Everything That You Need to Know About Chapter 13- Bankruptcy

Chapter 13 bankruptcy in Florida is also referred to as Wage Earner’s plan. It allows people with regular income to generate a plan to repay their debts. This chapter allows debtors to extend a repayment plan to make regular installments to the creditors over the course of a specific period (three to five years).

If the debtor’s income is less than the applicable median, then the plan will be valid for three years unless a longer period is provided by the court. If the income is higher than the applicable state median, this plan can be five years long. In no case will be the plan extended over the five year period.

Bankruptcy
Bankruptcy

How Chapter 13 Functions?

Chapter 13 commence by filing a bankruptcy petition in the court where the debtor resides. The debtor must file certain document including –

  • Assets and liabilities schedules.
  • Latest income and expenditure schedule.
  • Executory contracts and unexpired leases.
  • Statement of finance.

The debtor should also submit a certificate of credit counseling along with a copy of the debt repayment plan and income evidence. The individual should also offer the trustee a copy of the tax return.

A couple can file a joint petition. The court typically charges a case filing fee of USD 235 and USD 75 as a miscellaneous administrative fee. The fee is paid to the clerk during the filing; however, if the court grants permission, the debtor can pay the fees in installment.

Once a debtor has filed a petition of Chapter 13, the court appoints a trustee to administrate the case. The trustee assesses the case and acts as an agent who collects the payment from the debtor and distributes it to creditors. While a majority of the collection action is stopped after filing Chapter 13, some debt collection action remains open.

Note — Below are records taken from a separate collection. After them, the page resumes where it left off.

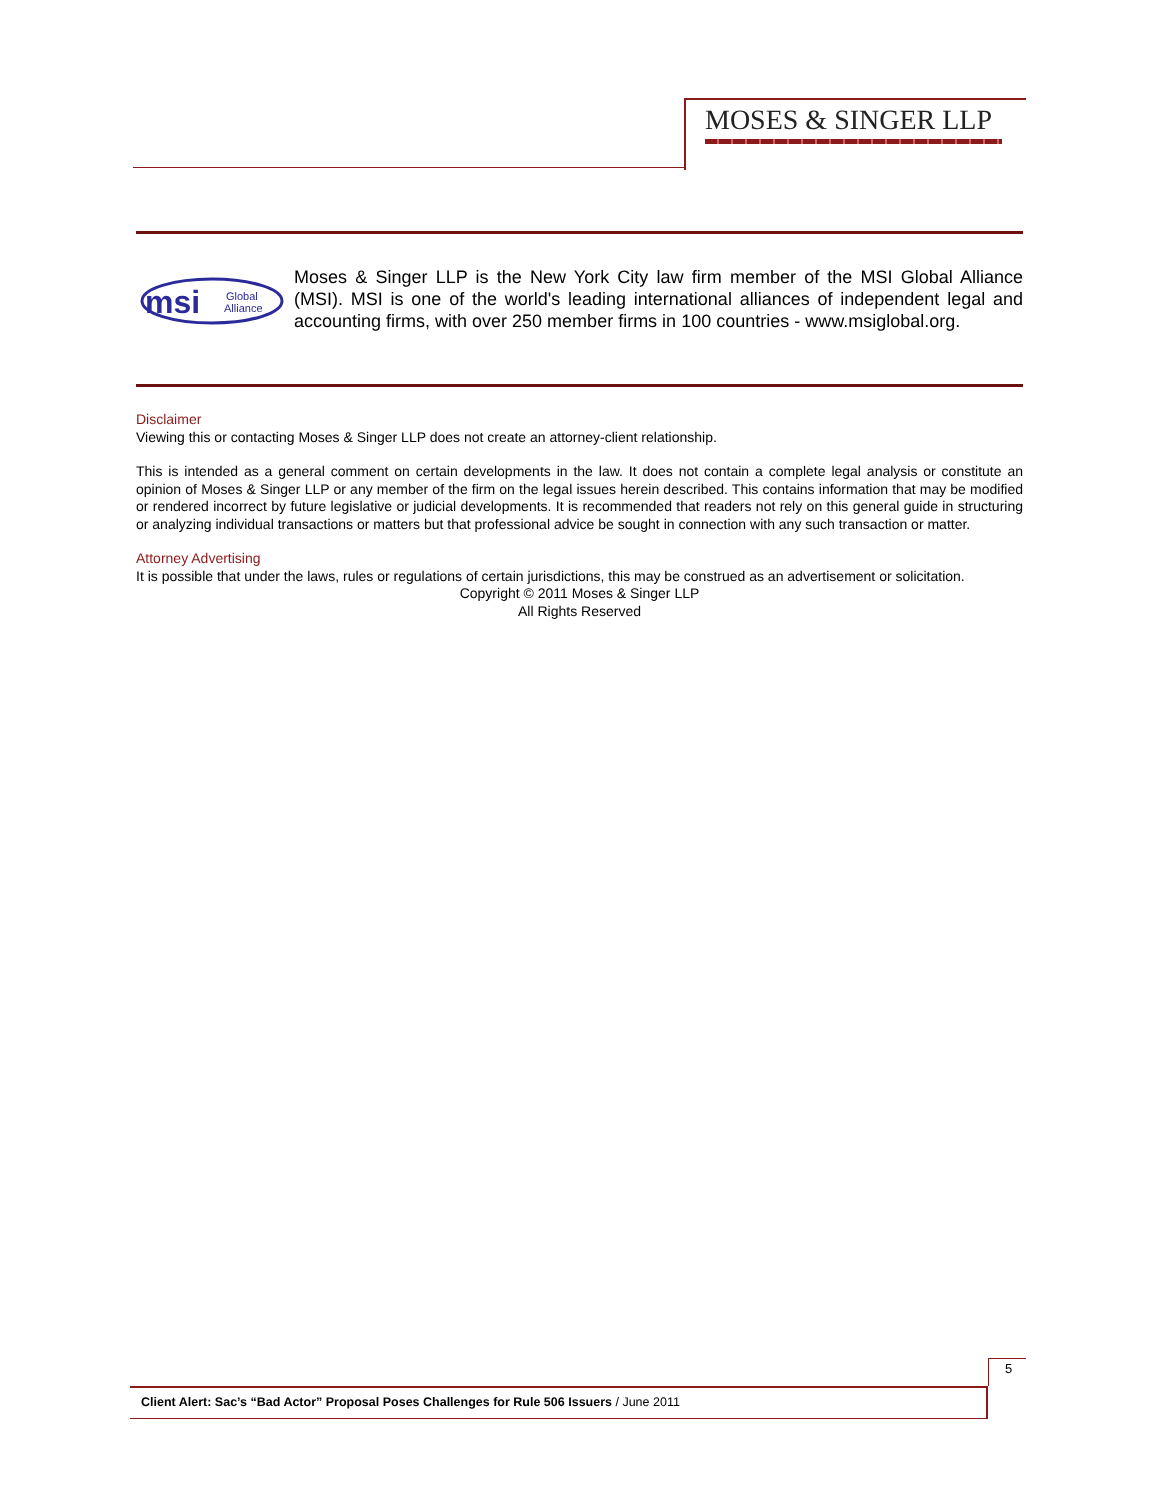MOSES & SINGER LLP
msi
Global
Alliance
Moses & Singer LLP is the New York City law firm member of the MSI Global Alliance (MSI). MSI is one of the world's leading international alliances of independent legal and accounting firms, with over 250 member firms in 100 countries - www.msiglobal.org.
Disclaimer
Viewing this or contacting Moses & Singer LLP does not create an attorney-client relationship.
This is intended as a general comment on certain developments in the law. It does not contain a complete legal analysis or constitute an opinion of Moses & Singer LLP or any member of the firm on the legal issues herein described. This contains information that may be modified or rendered incorrect by future legislative or judicial developments. It is recommended that readers not rely on this general guide in structuring or analyzing individual transactions or matters but that professional advice be sought in connection with any such transaction or matter.
Attorney Advertising
It is possible that under the laws, rules or regulations of certain jurisdictions, this may be construed as an advertisement or solicitation.
Copyright © 2011 Moses & Singer LLP
All Rights Reserved
5
Client Alert: Sac’s “Bad Actor” Proposal Poses Challenges for Rule 506 Issuers / June 2011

During the stay period, collectors cannot take any action against debtors. Additionally, unless creditors have the authority from the court, they cannot take collection action against the co-debtor as well. The stay also protects the debtor’s home from foreclosure.

Eligibility for Chapter 13

Any individual inducting self-employed or owner of the unincorporated business is eligible to obtain the benefits of Chapter 13. However, the unsecured debt should less than USD 394, 725, and the number of secured debts should be less than USD 1,184,200. A partnership firm or corporation is not eligible to become Chapter 13 debtor.

Furthermore, an individual cannot access this relief plan if, during the bankruptcy proceeding of 180 days, a petition was dismissed due to the willful failure of the debtor to make an appearance on the court or comply with orders.

An individual cannot be a debtor under Chapter 13 unless with the 180 days of filing bankruptcy acquired credit counseling from a certified counseling agency.

Benefits Offered by Chapter 13

Chapter 13 essentially allows an individual to protect their home from foreclosure in case of bankruptcy. Filing under this chapter, a person can stop the seizing proceeding may remedy aberrant mortgage payment in a specific time period.

During the time when Chapter 13 is in effect, the individual has to make full repayment of the mortgage that is due. Furthermore, Chapter 13 allows people to reschedule their secured debts and extend them over the course of life of this plan. This lowers the overall payment.

Final Words

Chapter 13 encompasses a special provision that safeguards third parties who are co-signer of the debts.

This plan works as a consolidation loan in which a person makes repayment the plan’s trustee who, in turn, distributes the amount to the creditors. The debtor will not have any direct contact with his or her creditors.